How to pass around collation information [PgSql]

Prev: [HACKERS] How to pass around collation information
Next: [BUGS] dividing money by money

From: alvherre on 28 May 2010 13:05

Excerpts from Peter Eisentraut's message of vie may 28 12:27:52 -0400 2010:

> Option 2, invent some new mechanism that accompanies a datum or a type
> whereever it goes. Kind of like typmod, but not really. Then the
> collation information would presumably be made available to functions
> through the fmgr interface. The binary representation of data values
> stays the same.

Is the collation a property of the datum, or one of the comparison?
If the latter, should it be really be made a sidecar of a datum, or
would it make more sense to attach it to the operation being performed?

I wonder if instead of trying to pass it down multiple layers till
bttextcmp and further down, it would make more sense to set a global
variable somewhere in the high levels, and only have it checked in
varstr_cmp.

--
Álvaro Herrera <alvherre(a)commandprompt.com>
The PostgreSQL Company - Command Prompt, Inc.
PostgreSQL Replication, Consulting, Custom Development, 24x7 support

--
Sent via pgsql-hackers mailing list (pgsql-hackers(a)postgresql.org)
To make changes to your subscription:
http://www.postgresql.org/mailpref/pgsql-hackers

From: Heikki Linnakangas on 28 May 2010 13:22

On 28/05/10 19:27, Peter Eisentraut wrote:
> I have been thinking about this collation support business a bit.
> Ignoring for the moment where we would get the actual collation routines
> from, I wonder how we are going to pass this information around in the
> system. Someone declares a collation on a column in a table, and
> somehow this information needs to arrive in bttextcmp() and friends.

Yes. Comparison operators need it, as do functions like isalpha().

> Also, functions that take in a string and return one (e.g., substring),
> need to take in this information and return it back out. How should
> this work?

Hmm, I don't see what substring would need collation for. And it
certainly shouldn't be returning it. Collation is a property of the
comparison operators (and isalpha etc.), and the planner needs to deduce
the right collation for each such operation in the query. That involves
looking at the tables and columns involved, as well as per-user
information and any explicit COLLATE clauses in the query, but all that
happens at plan-time.

> Option 1, make it part of the datum. That way it will pass through the
> system just fine, but it would waste a lot of storage and break just
> about everything that operates on string types now, as well as
> pg_upgrade. So that's probably out.

It's also fundamentally wrong, collation is not a property of a datum
but of the operation.

> Option 2, invent some new mechanism that accompanies a datum or a type
> whereever it goes. Kind of like typmod, but not really. Then the
> collation information would presumably be made available to functions
> through the fmgr interface. The binary representation of data values
> stays the same.

Something like that. I'm thinking that bttextcmp() and friends will
simply take an extra argument indicating the collation, and we'll teach
the operator / operator class infrastructure about that too.
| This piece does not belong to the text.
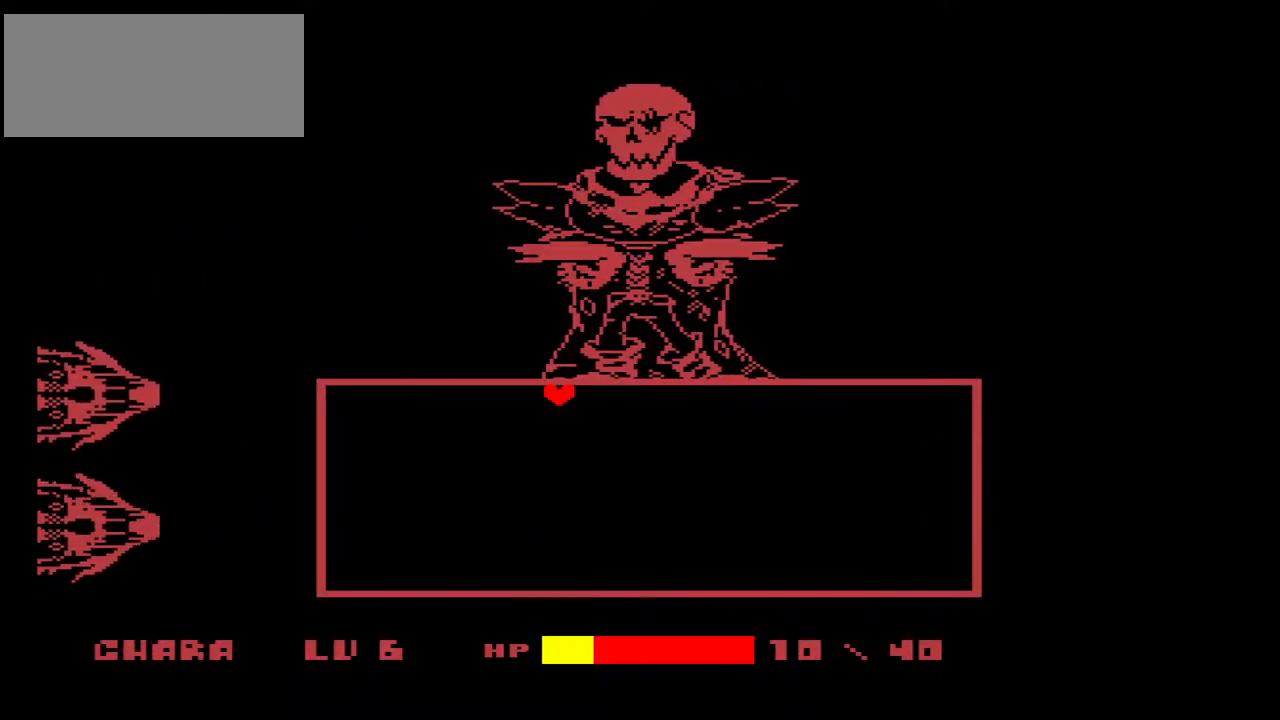
{"keys": [], "events": []}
One way to approach this is to realize that it's already possible to use
multiple collations in a database. You just have to define separate < =
> operators and operator classes for every collation, and change all
your queries to use the right operator depending on the desired
collation everywhere where you use < = > (including ORDER BYs, with the
USING <operator> syntax). The behavior is exactly what we want, it's
just completely inpractical, so we need something to do the same in a
less cumbersome way.

--
Heikki Linnakangas
EnterpriseDB http://www.enterprisedb.com

--
Sent via pgsql-hackers mailing list (pgsql-hackers(a)postgresql.org)
To make changes to your subscription:
http://www.postgresql.org/mailpref/pgsql-hackers

From: Peter Eisentraut on 28 May 2010 13:59

On fre, 2010-05-28 at 20:22 +0300, Heikki Linnakangas wrote:
> It's also fundamentally wrong, collation is not a property of a datum
> but of the operation.

> One way to approach this is to realize that it's already possible to
> use
> multiple collations in a database. You just have to define separate <
> =
> > operators and operator classes for every collation, and change all
> your queries to use the right operator depending on the desired
> collation everywhere where you use < = > (including ORDER BYs, with
> the
> USING <operator> syntax). The behavior is exactly what we want, it's
> just completely inpractical, so we need something to do the same in a
> less cumbersome way.

Well, maybe we should step back a little and work out what sort of
feature we actually want, if any. The feature I'm thinking of is what
people might call "per-column locale", and the SQL standard defines
that. It would look like this:

CREATE TABLE test (
a varchar COLLATE de,
b varchar COLLATE fr
);

SELECT * FROM test WHERE a > 'baz' ORDER BY b;

So while it's true that the collation is used by the operations (> and
ORDER BY), the information which collation to use comes with the data
values. It's basically saying, a is in language "de", so sort it like
that unless told otherwise. There is also an override syntax available,
like this:

SELECT * FROM test WHERE a COLLATE en > 'baz' ORDER BY b COLLATE sv;

But here again the collation is attached to a data value, and only from
there it is passed to the operator. What is actually happening is

SELECT * FROM test WHERE (a COLLATE en) > 'baz' ORDER BY (b COLLATE sv);

What you appear to be describing is a "per-operation locale", which also
sounds valid, but it would be a different thing. It might be thought of
as this:

SELECT * FROM test WHERE a (> COLLATE en) 'baz' ORDER BY COLLATE sv b;

with some suitable global default.

So which one of these should it be?

--
Sent via pgsql-hackers mailing list (pgsql-hackers(a)postgresql.org)
To make changes to your subscription:
http://www.postgresql.org/mailpref/pgsql-hackers

From: Tom Lane on 28 May 2010 14:48

Peter Eisentraut <peter_e(a)gmx.net> writes:
> So while it's true that the collation is used by the operations (> and
> ORDER BY), the information which collation to use comes with the data
> values. It's basically saying, a is in language "de", so sort it like
> that unless told otherwise. There is also an override syntax available,
> like this:

> SELECT * FROM test WHERE a COLLATE en > 'baz' ORDER BY b COLLATE sv;

That seems fairly bizarre. What does this mean:

WHERE a COLLATE en > b COLLATE de

? If it's an error, why is this not an error

WHERE a COLLATE en > b

if b is marked as COLLATE de in its table?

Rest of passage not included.